I'll finish 2023 with more energy and conviction in this business than ever. But damn, it's been a hard year. Still, there were a bunch of highlights:
- We launched our podcast, Content, Briefly, in February. It's been a ton of fun. We're 36 episodes and 12,000 downloads in as I write this in mid-December.
- I hired a VA which has made my work life SO much better.
- We rolled out a paid version of the Slack community. This was a little painful at the time, but the paid group is thriving and I'm so glad we did it.
- We quietly created a new version of the marketplace. We're on pace to pay freelancers over $1 million in the first 12 months.
- We relaunched the partner program and revitalized that line of business. (That LinkedIn post turned into 10 sales calls!)
- On a personal note, I trained for the Leadville 100. I made it 77 miles before missing a time cut-off.
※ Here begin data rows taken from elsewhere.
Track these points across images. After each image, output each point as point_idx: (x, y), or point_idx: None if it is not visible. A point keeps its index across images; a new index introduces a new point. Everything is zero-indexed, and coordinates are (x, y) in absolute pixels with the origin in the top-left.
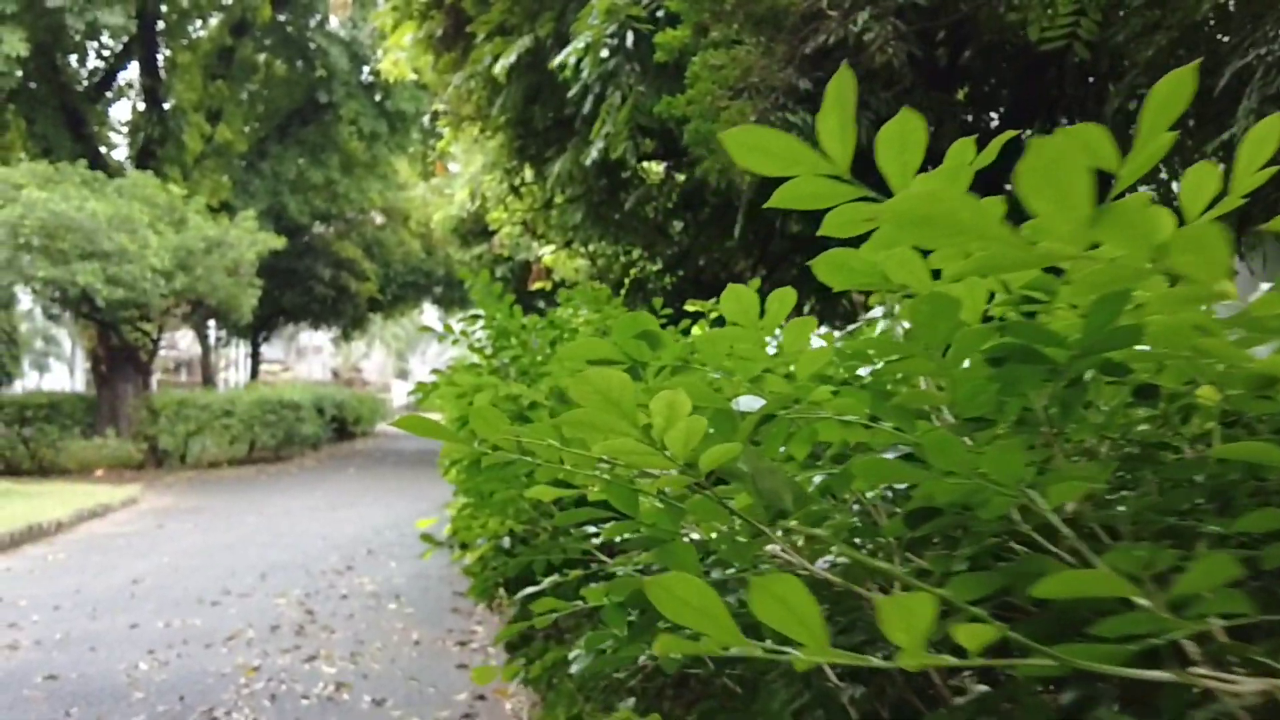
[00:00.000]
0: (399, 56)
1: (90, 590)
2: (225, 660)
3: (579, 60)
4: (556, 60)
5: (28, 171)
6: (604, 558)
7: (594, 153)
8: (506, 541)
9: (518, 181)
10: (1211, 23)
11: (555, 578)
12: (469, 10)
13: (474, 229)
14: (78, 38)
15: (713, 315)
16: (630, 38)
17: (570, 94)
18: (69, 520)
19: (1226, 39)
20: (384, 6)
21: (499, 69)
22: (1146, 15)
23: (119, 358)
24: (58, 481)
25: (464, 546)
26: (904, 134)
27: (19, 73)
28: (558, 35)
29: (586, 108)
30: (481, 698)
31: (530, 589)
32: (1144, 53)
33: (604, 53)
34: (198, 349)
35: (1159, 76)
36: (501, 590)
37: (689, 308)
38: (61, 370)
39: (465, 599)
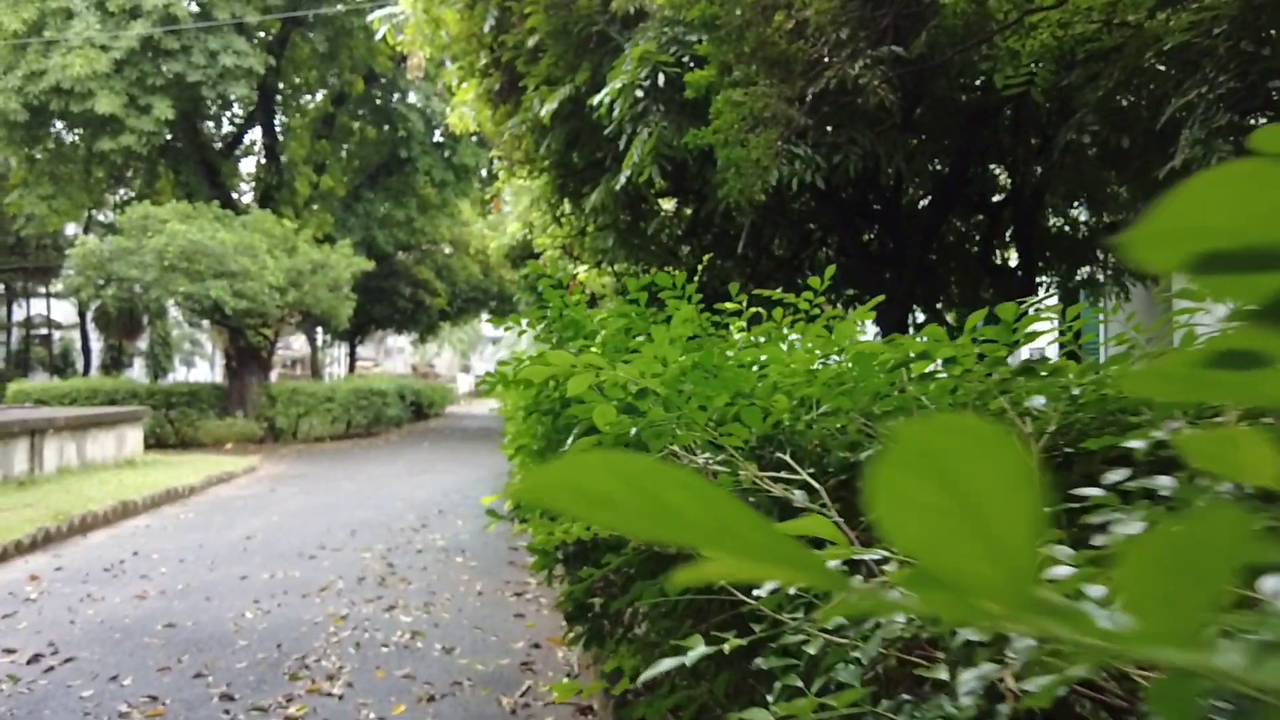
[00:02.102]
0: (464, 111)
1: (211, 545)
2: (318, 609)
3: (613, 101)
4: (596, 99)
5: (171, 210)
6: (743, 597)
7: (622, 179)
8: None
9: (559, 213)
10: (1147, 70)
11: (704, 649)
12: (521, 68)
13: (522, 254)
14: (213, 108)
15: (749, 313)
16: (661, 79)
17: (606, 132)
18: (200, 485)
19: (1161, 83)
20: (451, 67)
21: (544, 113)
22: (1090, 66)
23: (245, 355)
24: (195, 453)
25: (523, 520)
26: None
27: (168, 134)
28: (593, 84)
29: (622, 144)
30: (537, 646)
31: (666, 662)
32: (1092, 95)
33: (638, 94)
34: (308, 349)
35: (1108, 115)
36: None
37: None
38: (204, 366)
39: (520, 553)
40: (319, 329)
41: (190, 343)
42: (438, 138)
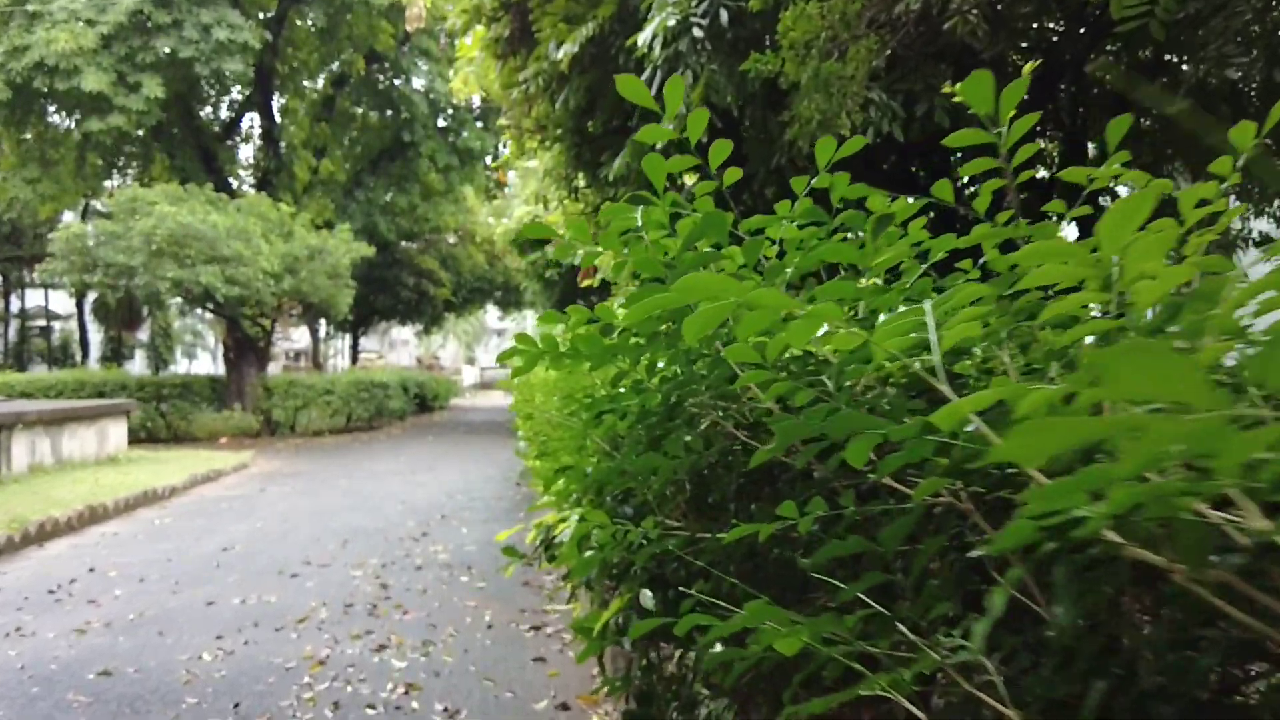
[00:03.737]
0: (468, 73)
1: (181, 559)
2: (292, 649)
3: (653, 39)
4: (640, 38)
5: (160, 192)
6: None
7: None
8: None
9: (573, 184)
10: None
11: None
12: (534, 8)
13: (530, 239)
14: (208, 89)
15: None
16: (724, 16)
17: (644, 77)
18: (183, 485)
19: None
20: (453, 9)
21: (561, 55)
22: None
23: (243, 346)
24: (187, 448)
25: (552, 559)
26: None
27: (162, 115)
28: (619, 21)
29: (653, 91)
30: (565, 706)
31: None
32: (1222, 25)
33: (696, 32)
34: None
35: (1249, 42)
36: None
37: None
38: (206, 358)
39: (534, 571)
40: (321, 320)
41: (192, 334)
42: (442, 122)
I'd finished the race twice before and felt prepared to run a great race. (It was devastating so this part doesn't exactly fit into the highlights section.) Still, it's been a great year of running. In July, I ran three marathons and a 50k solo as part of my training. I spent many hours alone in the mountains (my favorite thing to do!). I also ran the NYC marathon this fall and will finish the year with 1,700+ miles.
- We've helped a lot of people. Every week, I hear from people who found gigs or jobs on Superpath, or met a person who became a mentor, or connected with someone that they ended up getting lunch with, or used our salary report to negotiate a raise. This is the beautiful thing about a community—people find each other and good things happen. Often, I don't even know about it until much later.
Perhaps the most important highlight of 2023 was the chance to do some soul-searching. The business was on the brink earlier this year. I really didn't know if we'd make it. It was tough, but it gave me a chance to think the entire business through from scratch—a freedom I typically wouldn't allow myself.
I recall a few years ago listening to an interview with Lance Armstrong. He described being outed as a doper and all that followed as a terrible experience with one important silver lining—he found out for real who was with him and who wasn't. Anyone still standing was a true friend. Putting aside any feelings about Lance Armstong, 2023 has provided a similar experience for Superpath. It forced me to ask a bunch of really hard questions about the business and myself. What's left is a fired-up founder and a no-BS agenda to fix all the problems that were so blatantly exposed this year. I don't have doubts anymore. I'm not certain all my plans will work, but I'm certain I can assess success or failure, and adjust accordingly. And that is one of the most profound learnings of my career so far.
I'll wrap up the year feeling confident that we're working on the most important projects. I'll also finish 2023 a little humbler, a little more grateful to still be working on Superpath, and with a newly lit fire in me. 2024, here I come.